» Prompt 1
In the article on the Pulitzer Prize dispute, whom did the nominating jury recommend for the international telegraphic reporting prize?
» Prompt 2
Translate this sentence from the article on the Pulitzer Prize dispute into Spanish: "It was the A.P.'s eleventh Pulitzer Prize."

» Text section

____

Monday, May. 19, 1947
Prize Fight
In 30 years of pinning posies on U.S. men of news and men of letters, the Pulitzer Prize Committee has never managed to please everybody. Typical complaints: the committee picks the obvious winners, it plays favorites, it confuses notoriety with merit. Usually the grumbling about the journalistic awards is confined to the city rooms; last week, in the Cowles Brothers' Minneapolis Tribune, it was right out on the editorial page for everybody to see.
Editor Carroll Binder (rhymes with grinder) was no disgruntled aspirant, but one of the Pulitzer Prize's preliminary pickers. He was a member of a nominating jury to weed out contenders for the $500 prize for international telegraphic reporting. Disregarding the jury's verdict (which recommended a prize to the New York Herald Tribune's Arch Steele), the committee handed the prize to roly-poly Eddy Gilmore, inoffensive Moscow correspondent of the Associated Press (TIME, Aug. 12).* It was the A.P.'s eleventh Pulitzer Prize. And an award to Brooks Atkinson (for a fine series of dispatches on Russia) was the New York Times's 20th.
Binder's beef: it was getting monotonous. He thought Atkinson's work first-class, but added, in an editorial: "A prize to the Times would mean more if comparable work on other newspapers also received due recognition. . . . [And] to single out Gilmore for a prize in the same year in which Atkinson's work is honored is illogical, for Gilmore's correspondence has been as unrevealing as Atkinson's was revealing--as sugary and soft as Atkinson's was tart and crisp.

____

(Stored data)
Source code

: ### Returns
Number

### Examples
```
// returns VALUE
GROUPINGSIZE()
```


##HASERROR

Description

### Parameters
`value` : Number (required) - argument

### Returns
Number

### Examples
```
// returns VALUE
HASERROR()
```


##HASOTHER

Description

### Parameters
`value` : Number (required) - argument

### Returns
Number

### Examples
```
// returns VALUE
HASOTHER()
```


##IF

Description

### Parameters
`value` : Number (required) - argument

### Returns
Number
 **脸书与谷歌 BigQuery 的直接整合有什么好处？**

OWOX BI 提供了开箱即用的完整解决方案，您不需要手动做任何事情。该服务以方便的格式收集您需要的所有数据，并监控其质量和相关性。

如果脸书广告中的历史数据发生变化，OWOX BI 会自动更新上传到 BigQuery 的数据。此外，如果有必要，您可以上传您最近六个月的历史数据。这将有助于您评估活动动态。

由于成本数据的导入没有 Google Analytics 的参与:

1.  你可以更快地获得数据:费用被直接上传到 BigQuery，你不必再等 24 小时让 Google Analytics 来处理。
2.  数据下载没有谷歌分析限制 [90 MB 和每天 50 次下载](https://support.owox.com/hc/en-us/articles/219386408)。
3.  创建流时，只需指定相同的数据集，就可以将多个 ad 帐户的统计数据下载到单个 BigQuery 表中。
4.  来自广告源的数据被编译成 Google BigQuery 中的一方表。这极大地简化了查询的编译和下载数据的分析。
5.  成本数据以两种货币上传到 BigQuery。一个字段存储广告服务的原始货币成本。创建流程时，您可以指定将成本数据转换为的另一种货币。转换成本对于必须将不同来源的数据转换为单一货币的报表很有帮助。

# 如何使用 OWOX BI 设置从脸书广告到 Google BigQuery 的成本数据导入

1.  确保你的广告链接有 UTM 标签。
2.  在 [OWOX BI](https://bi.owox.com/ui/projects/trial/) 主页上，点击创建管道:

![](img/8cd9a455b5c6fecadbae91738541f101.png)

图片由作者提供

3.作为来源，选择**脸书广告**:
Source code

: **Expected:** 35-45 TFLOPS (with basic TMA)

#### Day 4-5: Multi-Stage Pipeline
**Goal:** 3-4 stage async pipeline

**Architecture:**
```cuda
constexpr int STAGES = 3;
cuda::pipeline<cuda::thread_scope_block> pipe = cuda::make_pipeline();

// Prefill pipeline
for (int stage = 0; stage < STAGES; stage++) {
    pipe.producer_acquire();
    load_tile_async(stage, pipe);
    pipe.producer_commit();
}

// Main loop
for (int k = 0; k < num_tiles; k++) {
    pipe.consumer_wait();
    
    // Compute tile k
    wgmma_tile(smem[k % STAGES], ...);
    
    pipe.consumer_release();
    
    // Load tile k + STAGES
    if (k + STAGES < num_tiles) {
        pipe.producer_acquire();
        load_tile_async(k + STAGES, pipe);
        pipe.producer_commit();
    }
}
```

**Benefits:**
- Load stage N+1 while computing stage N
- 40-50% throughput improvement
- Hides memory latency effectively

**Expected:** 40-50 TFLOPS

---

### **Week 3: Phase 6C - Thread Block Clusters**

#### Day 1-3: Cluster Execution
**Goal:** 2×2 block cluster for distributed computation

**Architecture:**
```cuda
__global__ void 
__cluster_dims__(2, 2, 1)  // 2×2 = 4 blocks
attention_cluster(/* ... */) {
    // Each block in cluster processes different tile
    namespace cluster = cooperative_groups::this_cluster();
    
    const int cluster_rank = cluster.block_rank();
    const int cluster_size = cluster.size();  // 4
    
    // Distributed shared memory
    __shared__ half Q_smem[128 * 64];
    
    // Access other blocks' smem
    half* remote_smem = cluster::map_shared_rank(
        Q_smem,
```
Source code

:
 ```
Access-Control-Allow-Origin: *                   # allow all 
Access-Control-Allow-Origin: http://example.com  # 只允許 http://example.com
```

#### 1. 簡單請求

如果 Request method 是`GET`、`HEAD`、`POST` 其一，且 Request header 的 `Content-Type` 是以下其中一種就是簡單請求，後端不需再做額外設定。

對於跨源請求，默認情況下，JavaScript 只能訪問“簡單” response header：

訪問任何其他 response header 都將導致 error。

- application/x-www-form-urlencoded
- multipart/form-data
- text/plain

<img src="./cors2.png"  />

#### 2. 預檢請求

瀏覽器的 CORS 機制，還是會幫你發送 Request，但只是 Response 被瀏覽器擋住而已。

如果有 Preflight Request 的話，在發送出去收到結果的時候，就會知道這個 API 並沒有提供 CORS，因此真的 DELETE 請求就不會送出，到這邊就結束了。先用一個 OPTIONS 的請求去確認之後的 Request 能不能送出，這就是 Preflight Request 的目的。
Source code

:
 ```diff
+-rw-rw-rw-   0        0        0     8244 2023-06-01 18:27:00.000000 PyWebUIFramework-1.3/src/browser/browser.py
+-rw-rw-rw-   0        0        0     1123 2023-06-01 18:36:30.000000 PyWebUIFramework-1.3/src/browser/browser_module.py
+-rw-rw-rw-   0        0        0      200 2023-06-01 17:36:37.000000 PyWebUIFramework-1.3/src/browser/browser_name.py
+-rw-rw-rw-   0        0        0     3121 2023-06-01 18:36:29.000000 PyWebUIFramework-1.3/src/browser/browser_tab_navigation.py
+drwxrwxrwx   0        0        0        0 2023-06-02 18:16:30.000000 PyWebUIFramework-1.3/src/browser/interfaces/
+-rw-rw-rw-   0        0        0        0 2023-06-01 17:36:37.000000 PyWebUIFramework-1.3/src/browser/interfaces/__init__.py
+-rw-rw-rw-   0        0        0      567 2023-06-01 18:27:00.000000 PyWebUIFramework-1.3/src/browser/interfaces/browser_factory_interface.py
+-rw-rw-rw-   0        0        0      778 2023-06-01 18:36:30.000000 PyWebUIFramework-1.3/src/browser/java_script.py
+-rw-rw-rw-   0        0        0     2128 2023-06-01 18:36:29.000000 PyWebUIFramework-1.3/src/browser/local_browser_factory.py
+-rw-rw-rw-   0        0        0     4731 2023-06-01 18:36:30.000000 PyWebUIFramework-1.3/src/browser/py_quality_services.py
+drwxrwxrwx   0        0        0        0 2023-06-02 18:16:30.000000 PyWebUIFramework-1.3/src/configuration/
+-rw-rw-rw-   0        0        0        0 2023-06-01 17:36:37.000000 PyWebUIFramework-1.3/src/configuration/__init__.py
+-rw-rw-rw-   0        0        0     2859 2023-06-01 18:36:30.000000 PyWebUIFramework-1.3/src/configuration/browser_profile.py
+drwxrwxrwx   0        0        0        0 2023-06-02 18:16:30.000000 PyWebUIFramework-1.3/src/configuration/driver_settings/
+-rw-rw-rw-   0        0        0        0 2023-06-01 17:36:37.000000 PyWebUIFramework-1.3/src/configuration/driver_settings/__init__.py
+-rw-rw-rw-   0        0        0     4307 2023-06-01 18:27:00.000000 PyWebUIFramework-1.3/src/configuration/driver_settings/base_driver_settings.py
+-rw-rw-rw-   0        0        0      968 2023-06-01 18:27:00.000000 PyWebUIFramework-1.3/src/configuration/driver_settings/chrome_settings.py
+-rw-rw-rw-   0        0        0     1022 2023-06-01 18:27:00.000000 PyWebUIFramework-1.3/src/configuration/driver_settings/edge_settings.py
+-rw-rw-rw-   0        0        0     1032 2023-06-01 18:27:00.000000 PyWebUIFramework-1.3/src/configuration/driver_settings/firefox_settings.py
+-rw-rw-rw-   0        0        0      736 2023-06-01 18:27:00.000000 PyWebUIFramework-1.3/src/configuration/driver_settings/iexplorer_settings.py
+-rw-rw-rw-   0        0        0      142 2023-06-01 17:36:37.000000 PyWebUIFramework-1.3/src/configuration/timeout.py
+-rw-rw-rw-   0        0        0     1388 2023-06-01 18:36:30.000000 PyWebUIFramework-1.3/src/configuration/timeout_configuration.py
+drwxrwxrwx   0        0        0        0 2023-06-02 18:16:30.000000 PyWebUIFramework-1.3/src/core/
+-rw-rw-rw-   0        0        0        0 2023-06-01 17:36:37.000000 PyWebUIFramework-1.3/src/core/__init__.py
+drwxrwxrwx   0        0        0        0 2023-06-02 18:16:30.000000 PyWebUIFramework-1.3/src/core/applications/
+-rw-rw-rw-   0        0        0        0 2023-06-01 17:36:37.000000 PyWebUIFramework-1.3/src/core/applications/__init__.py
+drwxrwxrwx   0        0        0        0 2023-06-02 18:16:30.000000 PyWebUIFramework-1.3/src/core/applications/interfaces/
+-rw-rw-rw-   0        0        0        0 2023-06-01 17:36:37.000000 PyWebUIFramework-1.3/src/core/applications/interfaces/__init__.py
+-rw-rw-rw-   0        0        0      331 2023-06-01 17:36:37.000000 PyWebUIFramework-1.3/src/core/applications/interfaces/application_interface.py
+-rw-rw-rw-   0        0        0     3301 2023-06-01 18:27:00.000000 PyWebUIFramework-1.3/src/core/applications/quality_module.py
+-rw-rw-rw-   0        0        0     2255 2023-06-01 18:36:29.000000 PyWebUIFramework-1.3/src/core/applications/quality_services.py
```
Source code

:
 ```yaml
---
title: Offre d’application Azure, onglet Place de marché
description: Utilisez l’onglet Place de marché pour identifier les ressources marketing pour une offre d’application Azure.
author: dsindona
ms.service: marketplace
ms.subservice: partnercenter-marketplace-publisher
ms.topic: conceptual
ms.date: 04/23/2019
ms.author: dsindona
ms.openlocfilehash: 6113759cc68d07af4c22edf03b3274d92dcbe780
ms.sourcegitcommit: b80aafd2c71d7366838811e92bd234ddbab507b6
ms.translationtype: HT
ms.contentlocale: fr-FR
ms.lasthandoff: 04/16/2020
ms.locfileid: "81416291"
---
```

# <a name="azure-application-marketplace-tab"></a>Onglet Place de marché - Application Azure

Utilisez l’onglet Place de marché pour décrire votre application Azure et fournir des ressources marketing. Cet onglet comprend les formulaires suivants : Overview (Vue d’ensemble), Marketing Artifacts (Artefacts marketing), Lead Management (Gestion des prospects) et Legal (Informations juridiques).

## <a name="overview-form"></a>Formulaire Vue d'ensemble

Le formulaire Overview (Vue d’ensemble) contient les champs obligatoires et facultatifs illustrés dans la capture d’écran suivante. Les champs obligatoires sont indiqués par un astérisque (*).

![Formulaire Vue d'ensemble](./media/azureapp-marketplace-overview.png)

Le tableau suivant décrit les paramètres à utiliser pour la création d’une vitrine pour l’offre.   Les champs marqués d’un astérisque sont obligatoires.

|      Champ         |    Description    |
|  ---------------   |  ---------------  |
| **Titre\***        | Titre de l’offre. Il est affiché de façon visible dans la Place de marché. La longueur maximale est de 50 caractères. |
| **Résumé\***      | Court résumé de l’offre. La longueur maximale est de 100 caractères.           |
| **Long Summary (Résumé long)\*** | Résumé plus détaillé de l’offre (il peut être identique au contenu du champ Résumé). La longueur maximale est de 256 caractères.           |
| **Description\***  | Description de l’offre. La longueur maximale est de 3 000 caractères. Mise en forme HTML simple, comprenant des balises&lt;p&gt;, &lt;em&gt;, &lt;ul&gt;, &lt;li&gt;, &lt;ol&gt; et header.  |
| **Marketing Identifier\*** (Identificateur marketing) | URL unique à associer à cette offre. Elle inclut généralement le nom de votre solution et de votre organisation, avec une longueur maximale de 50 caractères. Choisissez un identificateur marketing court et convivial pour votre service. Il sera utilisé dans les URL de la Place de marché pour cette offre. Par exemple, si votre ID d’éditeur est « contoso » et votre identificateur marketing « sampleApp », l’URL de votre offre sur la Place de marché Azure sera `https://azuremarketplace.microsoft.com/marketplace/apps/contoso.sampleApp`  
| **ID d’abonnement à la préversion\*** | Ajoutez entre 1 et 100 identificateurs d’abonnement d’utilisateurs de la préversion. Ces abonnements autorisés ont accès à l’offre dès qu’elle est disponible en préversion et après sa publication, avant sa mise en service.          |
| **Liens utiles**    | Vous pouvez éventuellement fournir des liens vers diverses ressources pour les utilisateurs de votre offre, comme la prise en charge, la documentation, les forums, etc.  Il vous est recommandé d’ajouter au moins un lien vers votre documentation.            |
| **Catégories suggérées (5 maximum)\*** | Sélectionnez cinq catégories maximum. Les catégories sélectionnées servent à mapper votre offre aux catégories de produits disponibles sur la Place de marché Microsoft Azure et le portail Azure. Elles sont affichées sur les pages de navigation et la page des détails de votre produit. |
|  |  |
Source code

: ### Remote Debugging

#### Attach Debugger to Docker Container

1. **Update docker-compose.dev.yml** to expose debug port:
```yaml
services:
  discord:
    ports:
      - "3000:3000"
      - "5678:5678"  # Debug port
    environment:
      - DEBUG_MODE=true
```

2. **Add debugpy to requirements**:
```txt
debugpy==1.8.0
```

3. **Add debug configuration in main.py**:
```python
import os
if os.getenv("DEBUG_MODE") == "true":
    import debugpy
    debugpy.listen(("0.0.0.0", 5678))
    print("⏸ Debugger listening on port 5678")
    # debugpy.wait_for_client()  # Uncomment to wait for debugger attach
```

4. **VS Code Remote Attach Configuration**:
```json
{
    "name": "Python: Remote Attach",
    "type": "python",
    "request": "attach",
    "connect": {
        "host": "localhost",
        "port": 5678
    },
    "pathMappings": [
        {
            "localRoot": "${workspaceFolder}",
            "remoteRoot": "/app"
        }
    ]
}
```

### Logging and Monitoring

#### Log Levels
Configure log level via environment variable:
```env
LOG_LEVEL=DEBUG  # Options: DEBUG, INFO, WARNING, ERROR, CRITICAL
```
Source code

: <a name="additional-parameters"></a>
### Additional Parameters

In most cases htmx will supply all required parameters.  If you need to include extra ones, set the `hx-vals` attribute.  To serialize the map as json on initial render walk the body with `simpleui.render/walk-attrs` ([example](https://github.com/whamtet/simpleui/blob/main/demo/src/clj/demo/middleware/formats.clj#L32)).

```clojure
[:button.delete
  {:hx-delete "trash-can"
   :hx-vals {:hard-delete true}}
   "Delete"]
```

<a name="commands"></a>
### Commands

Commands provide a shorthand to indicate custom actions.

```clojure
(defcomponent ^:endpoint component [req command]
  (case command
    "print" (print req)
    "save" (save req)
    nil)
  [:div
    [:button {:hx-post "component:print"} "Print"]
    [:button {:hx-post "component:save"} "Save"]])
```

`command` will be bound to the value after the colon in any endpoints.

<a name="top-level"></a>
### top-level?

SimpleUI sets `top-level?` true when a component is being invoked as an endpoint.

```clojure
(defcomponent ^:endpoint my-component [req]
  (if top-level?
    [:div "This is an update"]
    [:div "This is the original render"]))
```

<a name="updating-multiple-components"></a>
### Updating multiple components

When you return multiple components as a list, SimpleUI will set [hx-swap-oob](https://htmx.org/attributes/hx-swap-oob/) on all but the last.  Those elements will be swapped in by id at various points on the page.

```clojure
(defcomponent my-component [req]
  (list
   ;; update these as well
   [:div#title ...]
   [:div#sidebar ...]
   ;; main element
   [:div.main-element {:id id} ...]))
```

____

» Answer space 1
Arch Steele of the New York Herald Tribune.

» Answer space 2
Fue el undécimo Premio Pulitzer de la A.P.